Jon Venables faces “a real risk of serious personal violence” if he loses his anonymity, according to Edward Fitzgerald QC.
Venables, who killed toddler James with Robert Thompson when they were children, has had life-long anonymity since 2001.
However, James’ father and uncle want information that they say is “common knowledge” about Venables to be made public.
Lawyers for Ralph and Jimmy Bulger told the High Court that something had “gone wrong” with Venables’ rehabilitation and they, as victims, should be able to scrutinise his handling by the authorities.
However, they argued, the pair are prevented from doing this because the terms of the injunction stop them from discussing details which are available online.
Arguing against the challenge Mr Fitzgerald said: “There have been successive judicial findings … that there is a real risk of serious personal violence, if not death.
“We submit there is no significant change since 2001.”
Sir James Eadie QC, representing the Attorney General’s office, added: “There is here a clear and accepted need and justification for the maintenance of this injunction at a basic level.
“This is an application to vary it, not to discharge it and it follows from that, that it is accepted there remains a need to protect the identity of (Venables).”
Solicitor-advocate Robin Makin, for the Bulgers, told the court on Tuesday: “This a very high-profile matter and indeed it is one where the current situation is unprecedented, in which we now have a child murderer who has, as an adult, committed two sets of serious sexual offences and is undoubtedly a danger to the public.”
Venables has been living anonymously since his release from a life sentence for the kidnap, torture and murder of two-year-old James in February 1993.
The toddler was killed by Venables and Thompson, both then aged 10, after they snatched him from a shopping centre in Bootle, Merseyside.
They were both later granted lifelong anonymity and, following release, have lived under new identities.
James’s mother, Denise Fergus, is not involved in the proceedings and no challenge is being brought against the anonymity granted to Thompson.
The court order was amended in relation to Venables after he was convicted of further offences in 2010 and February last year.
Mr Makin said it appeared “no lessons have been learned”, adding: “The point is that (Venables) has been trained by the state to be dishonest and hide his identity, and to no doubt develop techniques for dealing with such matters.
“In terms of the alleged ‘robust monitoring’ of Venables … how could there have been robust monitoring when the offending went back over a period of months?”
He later added: “The sad reality of the gruesome murder of James Bulger is that it did have sexual themes and that is quite a feature, given what has happened.”

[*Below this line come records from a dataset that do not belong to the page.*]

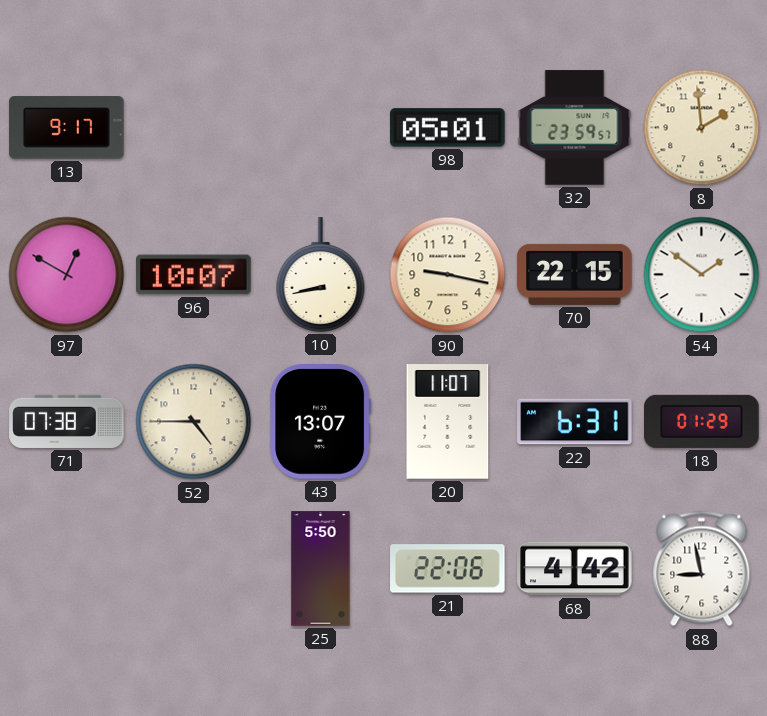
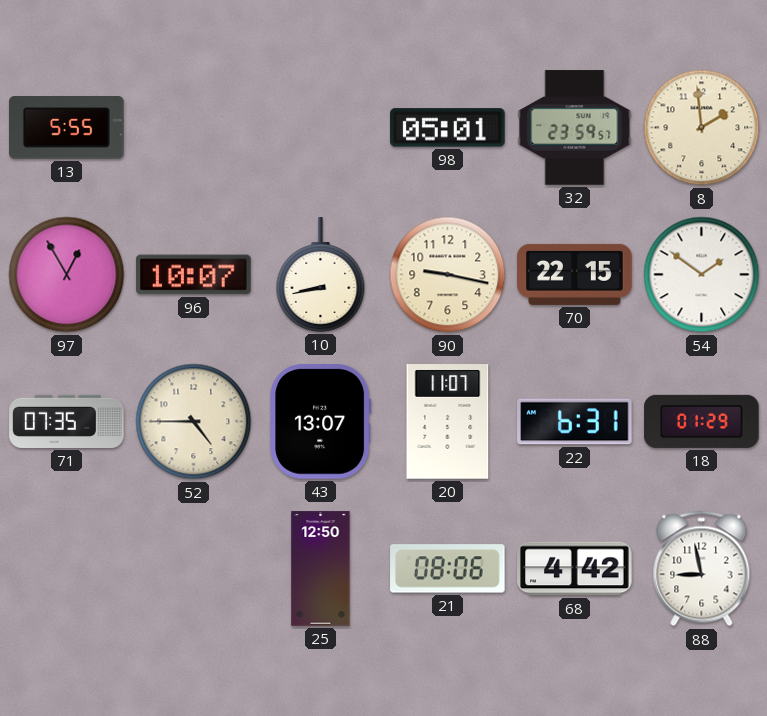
13: 9:17 -> 5:55
97: 12:50 -> 12:55
71: 07:38 -> 07:35
25: 5:50 -> 12:50
21: 22:06 -> 08:06
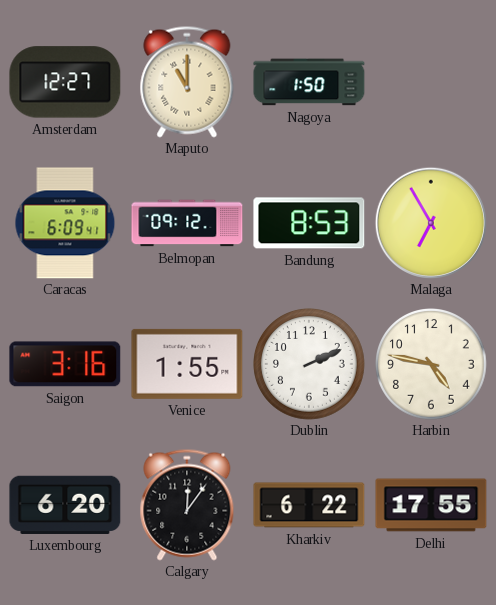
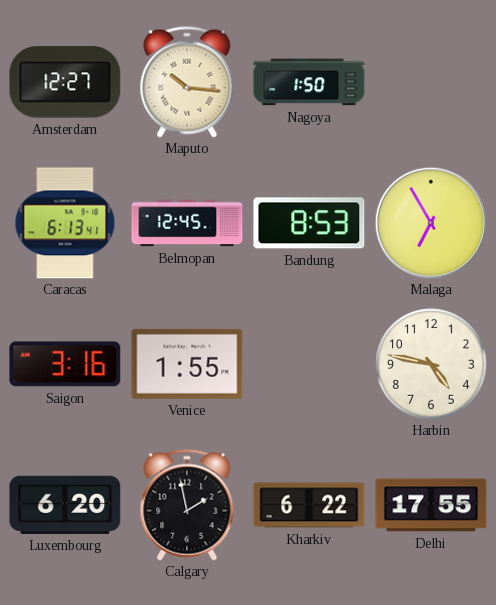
Maputo: 11:00 -> 10:16
Caracas: 6:09 -> 6:13
Belmopan: 09:12 -> 12:45
Dublin: 2:11 -> none
Calgary: 12:06 -> 1:58
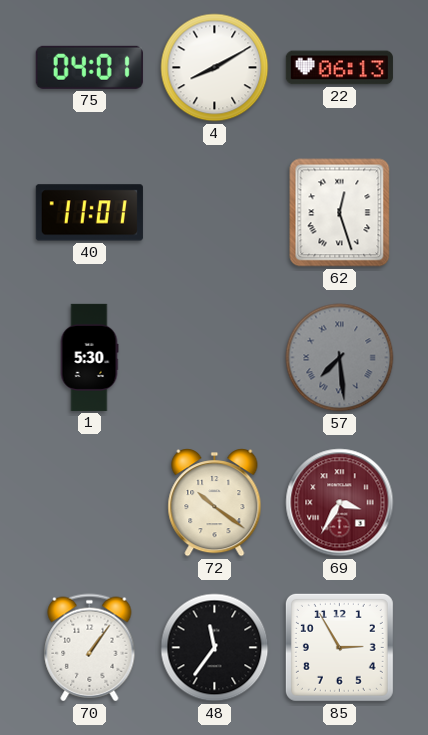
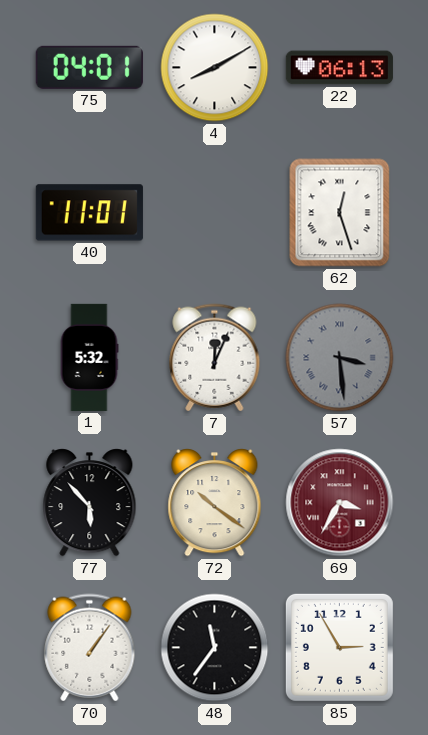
1: 5:30 -> 5:32
7: none -> 12:04
57: 7:29 -> 3:29
77: none -> 5:53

Mr Makin told the court the Bulgers do not want the order to be discharged altogether, but are asking for it to be varied so that some information can be revealed without the threat of prosecution.
The court heard that the information includes details of Venables’ identities and former addresses up to 2017 and the prisons where he has been detained.
Mr Makin said: “In order for the applicants to exercise their rights as victims and to deal with the process going forward, there should be disclosure of information akin to what was disclosed when the offending occurred in 2010.”
He later added: “There is not one scintilla of evidence to suggest that anything that was released in 2010 damaged him in any way.”
Anyone sharing information about Venables or Thompson would, under the current terms of the order, face prosecution for contempt of court.
Only a handful of lifelong anonymity orders have been made to date, including those granted to Venables and Thompson, and child killer Mary Bell.
A ruling on the case is expected on Thursday.